About the job Site Reliability Engineers (SREs)
Hiring Position: Site Reliability Engineers (SREs): Open to All Nationalities
Working Condition: 100% On-Site: BTS Accessible
Location: Bangkok, Thailand
Pay Rate: THB 75000 TO THB 100000
_______________________________________________________________________
About the Role:
Our client is looking for Site Reliability Engineers (SREs) to join their team and play a critical role in enhancing the quality of software processes and services in production. SREs act as a bridge between development and operations, designing code to automate processes and improve the efficiency of deliverables. They are responsible for the availability, performance, efficiency, monitoring, capacity planning, and overall reliability of the services they manage.
________________________________________________________________________
Responsibilities:
- Monitor the health of services and collaborate with developers to increase the velocity of changes using built-in support for service monitoring.
- Define metrics for SLIs (Service Level Indicators), set SLOs (Service Level Objectives), and track error budgets to mitigate service risks.
- Use dashboards to aggregate metrics and logs, including golden signals, to reduce MTTR (Mean Time to Recovery) and quickly assess service health.

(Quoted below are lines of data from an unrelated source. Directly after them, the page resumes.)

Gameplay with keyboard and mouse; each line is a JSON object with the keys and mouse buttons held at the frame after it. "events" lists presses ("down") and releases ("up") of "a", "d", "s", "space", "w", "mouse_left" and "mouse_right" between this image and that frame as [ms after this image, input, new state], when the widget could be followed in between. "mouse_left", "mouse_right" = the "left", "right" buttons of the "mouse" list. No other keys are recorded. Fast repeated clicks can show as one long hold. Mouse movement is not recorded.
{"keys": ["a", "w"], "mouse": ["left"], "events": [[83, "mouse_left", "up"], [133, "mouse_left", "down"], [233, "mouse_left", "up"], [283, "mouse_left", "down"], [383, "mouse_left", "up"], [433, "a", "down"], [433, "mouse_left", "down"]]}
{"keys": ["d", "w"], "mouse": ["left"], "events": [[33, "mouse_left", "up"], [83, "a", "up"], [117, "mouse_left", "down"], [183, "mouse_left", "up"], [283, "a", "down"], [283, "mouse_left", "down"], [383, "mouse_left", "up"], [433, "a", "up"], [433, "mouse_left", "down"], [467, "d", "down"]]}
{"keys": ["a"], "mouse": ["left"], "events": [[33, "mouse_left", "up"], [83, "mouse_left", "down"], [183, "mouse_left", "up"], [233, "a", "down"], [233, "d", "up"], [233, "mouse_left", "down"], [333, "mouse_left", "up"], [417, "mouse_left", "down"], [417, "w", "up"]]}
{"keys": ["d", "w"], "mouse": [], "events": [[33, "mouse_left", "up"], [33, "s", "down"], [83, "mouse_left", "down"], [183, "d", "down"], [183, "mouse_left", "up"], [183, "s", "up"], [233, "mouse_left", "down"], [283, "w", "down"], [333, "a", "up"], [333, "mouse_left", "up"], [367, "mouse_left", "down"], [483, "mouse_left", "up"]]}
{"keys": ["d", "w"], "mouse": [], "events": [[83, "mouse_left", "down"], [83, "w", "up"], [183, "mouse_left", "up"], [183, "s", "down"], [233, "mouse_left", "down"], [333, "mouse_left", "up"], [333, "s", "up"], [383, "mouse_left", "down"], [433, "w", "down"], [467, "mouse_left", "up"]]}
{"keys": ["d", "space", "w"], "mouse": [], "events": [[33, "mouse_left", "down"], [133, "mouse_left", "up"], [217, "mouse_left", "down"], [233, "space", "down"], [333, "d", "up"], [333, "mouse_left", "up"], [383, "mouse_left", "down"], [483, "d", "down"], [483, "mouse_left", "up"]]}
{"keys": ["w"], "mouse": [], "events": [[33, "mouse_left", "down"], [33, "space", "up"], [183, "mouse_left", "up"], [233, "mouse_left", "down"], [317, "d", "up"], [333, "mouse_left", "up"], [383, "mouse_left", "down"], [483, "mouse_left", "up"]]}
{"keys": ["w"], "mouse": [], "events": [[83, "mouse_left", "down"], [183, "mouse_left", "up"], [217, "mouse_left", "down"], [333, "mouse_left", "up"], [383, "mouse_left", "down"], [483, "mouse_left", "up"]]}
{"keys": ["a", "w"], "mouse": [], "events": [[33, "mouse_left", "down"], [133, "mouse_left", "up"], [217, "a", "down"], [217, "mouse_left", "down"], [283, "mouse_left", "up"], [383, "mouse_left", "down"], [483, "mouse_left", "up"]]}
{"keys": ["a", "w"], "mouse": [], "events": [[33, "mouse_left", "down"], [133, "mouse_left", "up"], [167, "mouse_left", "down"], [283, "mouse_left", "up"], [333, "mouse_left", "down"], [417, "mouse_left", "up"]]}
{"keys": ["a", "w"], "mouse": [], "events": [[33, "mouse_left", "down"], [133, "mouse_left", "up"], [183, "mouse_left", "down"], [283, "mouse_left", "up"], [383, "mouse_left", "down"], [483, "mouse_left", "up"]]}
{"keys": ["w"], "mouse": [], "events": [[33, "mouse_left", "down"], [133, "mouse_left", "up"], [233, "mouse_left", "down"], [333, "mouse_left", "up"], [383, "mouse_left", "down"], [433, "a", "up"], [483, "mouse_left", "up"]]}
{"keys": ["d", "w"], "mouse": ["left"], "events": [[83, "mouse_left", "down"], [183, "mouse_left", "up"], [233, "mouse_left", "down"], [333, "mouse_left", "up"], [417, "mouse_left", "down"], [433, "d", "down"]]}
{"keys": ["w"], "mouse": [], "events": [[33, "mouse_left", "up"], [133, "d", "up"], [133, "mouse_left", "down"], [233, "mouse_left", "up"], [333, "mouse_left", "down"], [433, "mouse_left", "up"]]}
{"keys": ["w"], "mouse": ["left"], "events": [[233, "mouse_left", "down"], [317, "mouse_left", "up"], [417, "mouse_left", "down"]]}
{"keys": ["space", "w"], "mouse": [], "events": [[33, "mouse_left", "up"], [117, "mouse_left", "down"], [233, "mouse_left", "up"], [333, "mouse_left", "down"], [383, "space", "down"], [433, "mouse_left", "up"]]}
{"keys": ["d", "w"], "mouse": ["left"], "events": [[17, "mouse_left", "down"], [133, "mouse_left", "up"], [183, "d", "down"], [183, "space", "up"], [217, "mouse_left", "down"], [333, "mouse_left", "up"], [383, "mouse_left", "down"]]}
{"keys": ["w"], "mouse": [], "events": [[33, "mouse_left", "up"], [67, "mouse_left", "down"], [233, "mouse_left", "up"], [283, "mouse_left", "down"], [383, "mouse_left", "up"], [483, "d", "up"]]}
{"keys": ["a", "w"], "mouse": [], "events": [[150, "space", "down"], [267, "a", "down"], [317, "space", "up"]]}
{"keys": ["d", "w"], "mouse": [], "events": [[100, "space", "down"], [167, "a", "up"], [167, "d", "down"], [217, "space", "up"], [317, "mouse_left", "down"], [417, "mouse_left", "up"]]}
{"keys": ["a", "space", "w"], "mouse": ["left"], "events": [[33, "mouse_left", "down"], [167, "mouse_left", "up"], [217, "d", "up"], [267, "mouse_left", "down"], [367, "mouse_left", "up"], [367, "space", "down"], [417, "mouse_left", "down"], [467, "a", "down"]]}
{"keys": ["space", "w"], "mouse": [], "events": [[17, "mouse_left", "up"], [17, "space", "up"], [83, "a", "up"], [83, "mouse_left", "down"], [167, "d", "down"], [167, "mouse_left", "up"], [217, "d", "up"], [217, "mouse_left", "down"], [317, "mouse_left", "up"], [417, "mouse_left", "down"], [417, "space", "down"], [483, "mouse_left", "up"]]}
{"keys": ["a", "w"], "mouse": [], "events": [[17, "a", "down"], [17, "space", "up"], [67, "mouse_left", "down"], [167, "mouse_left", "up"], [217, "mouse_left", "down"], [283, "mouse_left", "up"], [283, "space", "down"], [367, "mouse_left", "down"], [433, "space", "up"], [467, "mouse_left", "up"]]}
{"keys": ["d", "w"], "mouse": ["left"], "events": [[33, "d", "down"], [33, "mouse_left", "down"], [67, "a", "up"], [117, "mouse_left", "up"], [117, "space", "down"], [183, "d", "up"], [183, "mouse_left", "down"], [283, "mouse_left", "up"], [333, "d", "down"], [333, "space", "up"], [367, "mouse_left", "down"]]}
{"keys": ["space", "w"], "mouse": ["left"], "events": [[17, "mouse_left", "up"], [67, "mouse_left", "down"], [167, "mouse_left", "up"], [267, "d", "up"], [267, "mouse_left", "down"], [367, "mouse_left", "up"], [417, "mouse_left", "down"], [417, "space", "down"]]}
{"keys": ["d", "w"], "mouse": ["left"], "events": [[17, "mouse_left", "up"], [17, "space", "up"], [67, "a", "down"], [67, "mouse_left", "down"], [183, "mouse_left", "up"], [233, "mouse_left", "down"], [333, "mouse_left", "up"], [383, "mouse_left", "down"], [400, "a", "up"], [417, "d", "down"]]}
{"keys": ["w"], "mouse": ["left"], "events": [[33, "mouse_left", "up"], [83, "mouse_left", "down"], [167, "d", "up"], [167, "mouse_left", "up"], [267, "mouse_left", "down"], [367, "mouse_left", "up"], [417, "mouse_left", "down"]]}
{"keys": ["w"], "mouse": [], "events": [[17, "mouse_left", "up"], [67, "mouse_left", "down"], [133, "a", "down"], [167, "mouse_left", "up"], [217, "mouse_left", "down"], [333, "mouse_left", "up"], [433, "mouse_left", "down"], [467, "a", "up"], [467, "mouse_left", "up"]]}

- Take ownership of platform-related incident management and resolution, ensuring timely communication and effective problem-solving.
- Automate provisioning and maintenance tasks using scripts and automation tools.
________________________________________
Qualifications:
- Junior Level: 3 to 5 years of experience as a software engineer or systems administrator with a willingness to transition into an SRE role.
- Senior Level: A minimum of 5 years of experience as an SRE.
- Proficiency in at least one programming language (e.g., Bash, Python, PowerShell).
- Hands-on experience with observability tools such as Datadog, Grafana, ElasticSearch, and Kibana.
- Familiarity with cloud services (e.g., AWS).
- Strong command of English, both spoken and written.
________________________________________
Nice to Have:
- Knowledge of best practices and IT operations for always-available, highly scalable services.
- Experience with automation tools and CI/CD platforms (e.g., GitHub Actions, Jenkins, Ansible, Terraform).
- Familiarity with containerization and container orchestration tools, including Docker, Kubernetes (K8s), and Helm.
- Understanding of IT Service Management (ITSM) processes, such as incident, problem, and change management.